🏛️ Statut de l’élu local : ce que la loi 2025 change pour les élus
La loi n° 2025‑1249 du 22 décembre 2025, portée par Françoise Gatel, crée un statut de l’élu local pour mieux sécuriser les élus dans leur parcours. Publiée au Journal officiel, elle structure le statut autour de trois phases : avant, pendant et après le mandat.
Si la loi définit les grands principes et droits des élus, les décrets d’application sont en cours de publication pour préciser la mise en œuvre des différentes mesures.
🌱 Avant le mandat : encourager l’engagement des futurs élus
S’engager dans un mandat reste un acte fort, souvent limité par les contraintes professionnelles et personnelles. La loi prévoit plusieurs mesures pour lever ces freins :
- Congé électif porté à 20 jours, avec articulation simplifiée avec l’employeur.
- Modules d’information gratuits, pour mieux comprendre les responsabilités liées au mandat.
- Aménagements spécifiques pour les étudiants et les personnes en situation de handicap.
- Dotation particulière élu local (DPEL) et remboursement des frais de garde d’enfants ou d’assistance à des personnes âgées ou en situation de handicap, permettant aux élus de concilier engagement politique et responsabilités familiales.
✨ Pendant le mandat : droits, indemnités et protections
La loi encadre l’exercice du mandat et sécurise les conditions de travail des élus :
📌 Revalorisation des indemnités
Les maires et adjoints, notamment dans les communes de moins de 20 000 habitants, voient leurs indemnités réévaluées. La mise en œuvre reste soumise à délibération de la collectivité.

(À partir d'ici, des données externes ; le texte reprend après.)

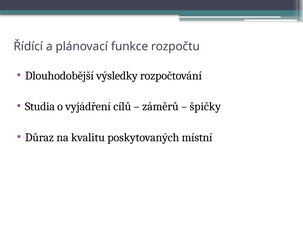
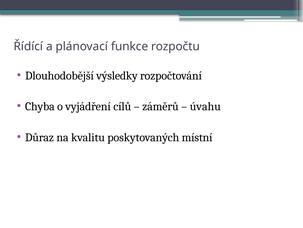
Studia: Studia -> Chyba
špičky: špičky -> úvahu
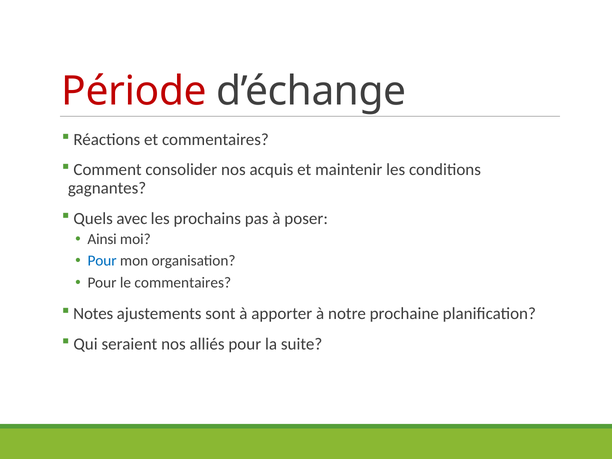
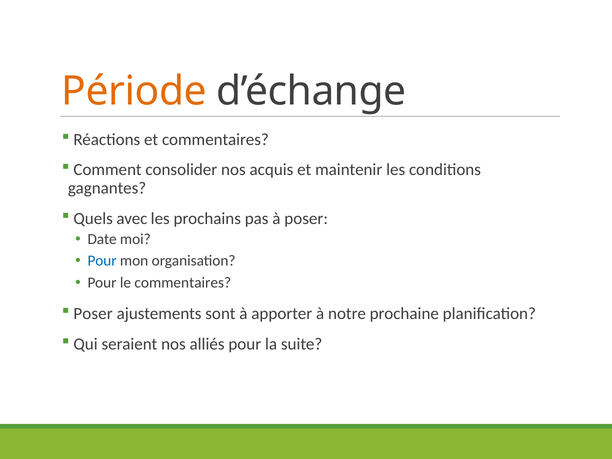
Période colour: red -> orange
Ainsi: Ainsi -> Date
Notes at (93, 314): Notes -> Poser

📌 Protection fonctionnelle
Tous les élus bénéficient d’une protection juridique et financière en cas de violences, menaces ou outrages.
📌 Conciliation vie professionnelle et mandat
- Employeurs publics et privés peuvent signer des conventions facilitant l’exercice du mandat.

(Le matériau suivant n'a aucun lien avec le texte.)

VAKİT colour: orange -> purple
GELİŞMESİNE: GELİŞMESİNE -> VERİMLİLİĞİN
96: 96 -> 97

- Les élus salariés peuvent bénéficier de congés parentaux aménagés et percevoir leurs indemnités de fonction tout en maintenant leurs prestations sociales.
- Ces mesures sont complétées par le label « Employeur partenaire de la démocratie locale », récompensant les entreprises favorables à la conciliation travail/mandat.
📌Formation et valorisation des compétences
Congé de formation porté à 24 jours par mandat, avec possibilité de suivre une session d’information obligatoire dans les six premiers mois.
🌿 Après le mandat : sécuriser la reconversion et valoriser l’expérience
Historiquement négligée, la sortie de mandat est désormais encadrée :
- Allocation différentielle de fin de mandat (ADFM), pouvant compenser jusqu’à 100% de la perte de revenus, sous conditions.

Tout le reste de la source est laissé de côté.